Let us forget about what they write after the definition of $g_\ell$. I will try to reconstruct what is meant.
Let $M'_\ell$ denote the size of the Fourier support of $f_\ell$. So, $\widehat{f_\ell}(k)=0$ if $|k|>M'_\ell$. We have $M'_\ell>N_\ell$ by choice of $f_\ell$.
We want $M_\ell$ to be chosen large enough so that the intervals $[M_\ell - M'_\ell, M_\ell + M'_\ell]$ (the Fourier support of $e(M_\ell x)f_\ell(x)$) are disjoint.
The idea is now to recover $S_{N_\ell} f_\ell$ by an appropriate clipping in frequency. The operator $S_{A}-S_{B-1}$ (where $A\ge B$) cuts out the frequency annulus $[-A,-B]\cup [B,A]$. So we have that
$$(S_{M_\ell+N_\ell} - S_{M_\ell-N_\ell-1})f$$
selects precisely the components of $f$ with frequency in the interval $[M_\ell-N_\ell, M_\ell + N_\ell]\subset [M_\ell-M'_\ell, M_\ell+M'_\ell]$, so it equals $$1/\ell^2 e(M_\ell x) S_{N_\ell} f_\ell.$$
Now we proved the last line in the proof you quoted. So in the book one should just drop the definition of $g_\ell$ and these two identities regarding $g_\ell$ entirely. We don't need them and they are flawed as we discussed above in the comments.

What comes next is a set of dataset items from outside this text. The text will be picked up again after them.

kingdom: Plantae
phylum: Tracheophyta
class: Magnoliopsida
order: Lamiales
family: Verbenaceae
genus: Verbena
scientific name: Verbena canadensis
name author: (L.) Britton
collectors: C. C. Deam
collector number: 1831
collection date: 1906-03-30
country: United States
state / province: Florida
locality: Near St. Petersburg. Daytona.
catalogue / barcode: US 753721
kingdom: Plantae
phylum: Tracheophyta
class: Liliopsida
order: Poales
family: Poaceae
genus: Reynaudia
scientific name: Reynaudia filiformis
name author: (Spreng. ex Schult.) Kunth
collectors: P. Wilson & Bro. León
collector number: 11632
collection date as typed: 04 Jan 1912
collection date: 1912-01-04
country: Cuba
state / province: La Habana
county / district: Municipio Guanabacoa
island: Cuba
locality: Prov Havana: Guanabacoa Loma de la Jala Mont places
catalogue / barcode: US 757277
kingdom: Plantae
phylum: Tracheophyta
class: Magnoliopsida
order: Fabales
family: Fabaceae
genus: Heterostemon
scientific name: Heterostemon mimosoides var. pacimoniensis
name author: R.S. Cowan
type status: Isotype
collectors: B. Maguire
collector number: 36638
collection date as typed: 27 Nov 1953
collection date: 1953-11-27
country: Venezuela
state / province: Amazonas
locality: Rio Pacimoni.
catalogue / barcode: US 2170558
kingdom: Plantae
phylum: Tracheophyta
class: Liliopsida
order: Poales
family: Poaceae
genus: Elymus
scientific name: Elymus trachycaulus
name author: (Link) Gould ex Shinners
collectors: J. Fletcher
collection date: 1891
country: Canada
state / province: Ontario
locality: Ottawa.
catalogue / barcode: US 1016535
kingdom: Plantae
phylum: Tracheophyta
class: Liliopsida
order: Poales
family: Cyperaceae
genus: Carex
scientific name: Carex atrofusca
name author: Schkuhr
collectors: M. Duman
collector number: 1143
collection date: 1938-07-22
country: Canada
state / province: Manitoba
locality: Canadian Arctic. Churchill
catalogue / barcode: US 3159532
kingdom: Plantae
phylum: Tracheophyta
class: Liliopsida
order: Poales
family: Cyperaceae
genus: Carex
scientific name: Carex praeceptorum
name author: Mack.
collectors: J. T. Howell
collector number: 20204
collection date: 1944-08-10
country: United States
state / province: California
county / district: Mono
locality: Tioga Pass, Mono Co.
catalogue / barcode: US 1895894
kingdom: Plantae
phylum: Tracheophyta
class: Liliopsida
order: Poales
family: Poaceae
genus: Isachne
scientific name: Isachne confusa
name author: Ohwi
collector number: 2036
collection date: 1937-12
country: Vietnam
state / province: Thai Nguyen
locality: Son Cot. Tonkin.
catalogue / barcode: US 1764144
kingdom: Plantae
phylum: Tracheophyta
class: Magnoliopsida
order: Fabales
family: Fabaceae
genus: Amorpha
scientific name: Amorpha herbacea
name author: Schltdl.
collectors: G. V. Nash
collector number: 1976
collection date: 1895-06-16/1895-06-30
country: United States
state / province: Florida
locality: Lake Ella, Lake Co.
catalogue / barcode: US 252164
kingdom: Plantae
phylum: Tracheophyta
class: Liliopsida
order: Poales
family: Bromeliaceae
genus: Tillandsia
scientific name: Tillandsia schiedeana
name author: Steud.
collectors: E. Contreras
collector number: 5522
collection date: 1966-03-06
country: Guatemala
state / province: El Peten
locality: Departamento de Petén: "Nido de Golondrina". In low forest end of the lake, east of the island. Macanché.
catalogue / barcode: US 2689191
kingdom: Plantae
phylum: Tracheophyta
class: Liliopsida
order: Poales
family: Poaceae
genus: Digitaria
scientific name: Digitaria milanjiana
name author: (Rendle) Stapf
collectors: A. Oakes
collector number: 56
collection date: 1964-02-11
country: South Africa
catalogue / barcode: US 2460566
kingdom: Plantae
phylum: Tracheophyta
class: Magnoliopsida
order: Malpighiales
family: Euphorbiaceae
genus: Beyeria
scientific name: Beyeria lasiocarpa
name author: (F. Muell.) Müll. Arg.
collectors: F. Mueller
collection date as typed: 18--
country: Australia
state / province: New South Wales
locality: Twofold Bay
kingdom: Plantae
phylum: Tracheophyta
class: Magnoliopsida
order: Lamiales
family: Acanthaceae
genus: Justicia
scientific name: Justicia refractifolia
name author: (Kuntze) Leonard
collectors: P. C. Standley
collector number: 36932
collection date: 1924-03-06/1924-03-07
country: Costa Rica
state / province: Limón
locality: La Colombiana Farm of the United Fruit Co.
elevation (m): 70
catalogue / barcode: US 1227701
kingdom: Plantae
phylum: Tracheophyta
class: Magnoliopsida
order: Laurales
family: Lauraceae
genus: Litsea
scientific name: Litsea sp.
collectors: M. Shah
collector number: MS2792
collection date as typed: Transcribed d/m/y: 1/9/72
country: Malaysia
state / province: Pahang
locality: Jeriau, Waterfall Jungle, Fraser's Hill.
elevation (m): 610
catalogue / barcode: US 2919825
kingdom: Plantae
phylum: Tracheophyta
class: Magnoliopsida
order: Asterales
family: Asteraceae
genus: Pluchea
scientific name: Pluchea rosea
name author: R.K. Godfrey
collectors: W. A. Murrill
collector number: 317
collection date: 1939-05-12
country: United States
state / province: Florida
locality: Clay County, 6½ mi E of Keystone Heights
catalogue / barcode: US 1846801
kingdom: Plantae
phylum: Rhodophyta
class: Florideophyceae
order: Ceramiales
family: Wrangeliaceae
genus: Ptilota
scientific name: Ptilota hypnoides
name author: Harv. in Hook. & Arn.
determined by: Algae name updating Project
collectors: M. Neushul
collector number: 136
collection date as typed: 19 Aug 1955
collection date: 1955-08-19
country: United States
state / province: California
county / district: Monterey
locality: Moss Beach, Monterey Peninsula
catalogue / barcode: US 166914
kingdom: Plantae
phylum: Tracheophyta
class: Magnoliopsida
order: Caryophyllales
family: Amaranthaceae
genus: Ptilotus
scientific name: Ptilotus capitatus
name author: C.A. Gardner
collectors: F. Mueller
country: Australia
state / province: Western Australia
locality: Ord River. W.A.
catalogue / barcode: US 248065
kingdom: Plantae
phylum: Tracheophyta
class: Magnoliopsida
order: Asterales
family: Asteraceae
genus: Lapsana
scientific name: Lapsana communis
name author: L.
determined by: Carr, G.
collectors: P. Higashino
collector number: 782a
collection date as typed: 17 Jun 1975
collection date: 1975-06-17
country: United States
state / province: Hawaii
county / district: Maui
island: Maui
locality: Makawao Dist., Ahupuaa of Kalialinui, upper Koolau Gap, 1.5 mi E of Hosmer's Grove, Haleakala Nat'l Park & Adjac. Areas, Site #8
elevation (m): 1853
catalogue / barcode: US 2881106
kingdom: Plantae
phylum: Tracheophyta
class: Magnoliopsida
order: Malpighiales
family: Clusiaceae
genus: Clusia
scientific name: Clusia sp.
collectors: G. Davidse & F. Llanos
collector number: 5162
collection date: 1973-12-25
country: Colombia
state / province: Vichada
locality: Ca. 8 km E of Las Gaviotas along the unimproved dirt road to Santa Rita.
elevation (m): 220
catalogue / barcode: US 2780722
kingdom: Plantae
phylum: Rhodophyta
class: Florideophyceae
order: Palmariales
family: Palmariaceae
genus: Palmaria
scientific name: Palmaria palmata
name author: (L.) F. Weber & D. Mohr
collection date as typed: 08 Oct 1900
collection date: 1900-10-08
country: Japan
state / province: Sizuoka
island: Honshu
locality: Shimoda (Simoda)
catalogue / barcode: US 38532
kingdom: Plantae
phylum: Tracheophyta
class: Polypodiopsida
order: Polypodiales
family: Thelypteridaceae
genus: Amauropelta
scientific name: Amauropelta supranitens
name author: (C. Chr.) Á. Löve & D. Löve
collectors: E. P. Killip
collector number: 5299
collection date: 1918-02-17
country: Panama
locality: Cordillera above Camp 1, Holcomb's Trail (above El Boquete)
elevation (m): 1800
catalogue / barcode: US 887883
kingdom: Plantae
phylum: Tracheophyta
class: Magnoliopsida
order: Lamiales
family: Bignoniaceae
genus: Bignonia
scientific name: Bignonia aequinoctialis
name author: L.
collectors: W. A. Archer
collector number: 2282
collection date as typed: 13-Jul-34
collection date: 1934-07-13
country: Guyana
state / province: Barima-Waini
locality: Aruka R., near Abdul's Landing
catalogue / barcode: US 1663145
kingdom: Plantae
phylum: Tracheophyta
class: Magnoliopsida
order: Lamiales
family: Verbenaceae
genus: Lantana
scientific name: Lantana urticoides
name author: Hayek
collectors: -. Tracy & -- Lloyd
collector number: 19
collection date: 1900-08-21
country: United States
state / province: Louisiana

From here it is easy to finish the proof. Suppose $M_\ell$ is large enough such that $M_\ell - N_\ell\to\infty$ as $\ell\to\infty$. Then $(S_{M_\ell+N_\ell} - S_{M_\ell-N_\ell-1})f$ is a Cauchy sequence in $\ell$ by assumption. So we arrive at a contradiction as $\ell\to\infty$.